Crossroads of the World in “Nuestro Pueblo” by Charles Owens and Joe Seewerker.
The Women’s Community Service Auxiliary of the Los Angeles Chamber of Commerce threw an art exhibit/fund raiser outside in 1937, in what supposedly was the beginning of constructing art studios and a theatre in the complex, which never came to fruition.
The international touch quickly faded away, and entertainment-related businesses moved in. Neely Dickson, a pioneer in commercial theater, opened an office there in 1939. The Commercial Radio Equipment Co. opened a branch office. World Pictures Inc. established an office in 1940. Adverti-Films announced they would make commercial and industrial films out of their office, with advertising, radio, casting, and talent agencies soon opening as well. The Screen Directors Guild, British War Relief, and Screen Children’s Guild operated here during the 1940s, as did the Progressive Citizens of America.

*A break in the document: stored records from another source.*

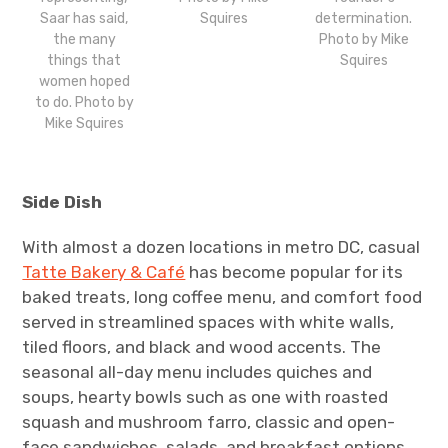
Saar has said,
Squires
determination.
the many
Photo by Mike
things that
Squires
women hoped
to do. Photo by
Mike Squires
Side Dish
With almost a dozen locations in metro DC, casual
Tatte Bakery & Café
has become popular for its
baked treats, long coffee menu, and comfort food
served in streamlined spaces with white walls,
tiled floors, and black and wood accents. The
seasonal all-day menu includes quiches and
soups, hearty bowls such as one with roasted
squash and mushroom farro, classic and open-
face sandwiches, salads, and breakfast options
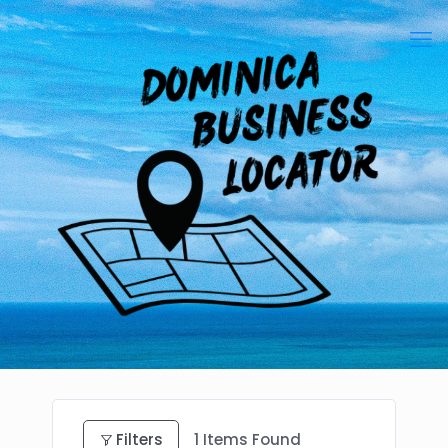
Filters
1
Items Found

As companies came and went, more office space remained vacant and the structure became somewhat dilapidated and dirty. When the building came up for sale in 1965, many feared it would be torn down and replaced by a high-rise structure. They were deeply reassured when the new owner promised to maintain it.
Unfortunately the building was auctioned off on June 18, 1974, with ads promoting, “suitable for high-rise construction.” Historians quickly went to work and gained it a place as No. 134 on Los Angeles’ Historic Cultural Monuments list. Demolition was thankfully once again averted.
The lovely building still proudly sails the bumpy seas of Sunset Boulevard as office rental space today. While seeming appropriate as a filming location, the site has only been featured in a few TV shows like “Matt Houston” and “Remington Steele,” commercials, and movies “L. A. Confidential” and “Indecent Proposal.”
Hopefully it will some day finally get its close-up and become an international sales bazaar, as it was always intended to be.